Dec. 23, 2008 — James Neal leads the onslaught
Why does every rookie seem to take his frustrations out on the Maple Leafs? Dallas embarassed Toronto with eight goals, three of which came from James Neal. Only Ryan has more goals in the rookie class, and Neal has done wonders for a Stars' team decimated with injuries.

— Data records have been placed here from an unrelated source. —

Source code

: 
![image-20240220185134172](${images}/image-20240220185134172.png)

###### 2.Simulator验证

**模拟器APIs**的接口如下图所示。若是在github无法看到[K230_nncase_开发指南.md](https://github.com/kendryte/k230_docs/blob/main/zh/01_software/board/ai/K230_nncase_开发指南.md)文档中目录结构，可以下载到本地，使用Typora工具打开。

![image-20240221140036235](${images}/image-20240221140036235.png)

Dec. 31, 2008 — Make it three in a row
Columbus began starting Mason on a regular basis, even in back-to-back situations. Fatigue didn't seem to affect him, and on the night before the New Year he would register his third consecutive shutout. Mason became the first goaltender to eye the Calder Trophy this year.
Jan. 8, 2009 — Ryan makes history
If anyone wasn't convinced with Ryan's game, this was a night were he stole the show. He became the first Anaheim rookie to record a hat-trick, and it was the fastest by any player in the franchise's history. It included this ridiculous spin-o-rama goal.
Jan. 28, 2009 — Teemu Selanne returns
Selanne's return would mean less even-strength and power-play time for Bobby Ryan. Since, he has just seven points in 13 games. Nothing to be upset about, as he's still second in points behind Versteeg, but I'm sure Ryan would have preferred Selanne to stay out of the picture a little longer.
Feb. 17, 2009 — Natural hat-trick for Stamkos
Rick Tocchet took a different approach with the rookie when he took over the Lightning bench. He decided to bench the kid and allow him to get in better condition. It seems to have worked because Stamkos is scoring more regularly than he ever was under Barry Melrose. The Calder may be out of his reach, but he's getting something which he didn't have before. Respect.
Feb. 26, 2009 — The great eight
Not Alexander Ovechkin. Instead, Mason took his season total of shutouts to a league-leading eight. Add to that a .920 save percentage, 2.14 goals against average, and the fact that Columbus is sitting in sixth place in the Western Conference today. Steve Mason is undoubtedly the favourite to win this year's Calder Trophy as it stands.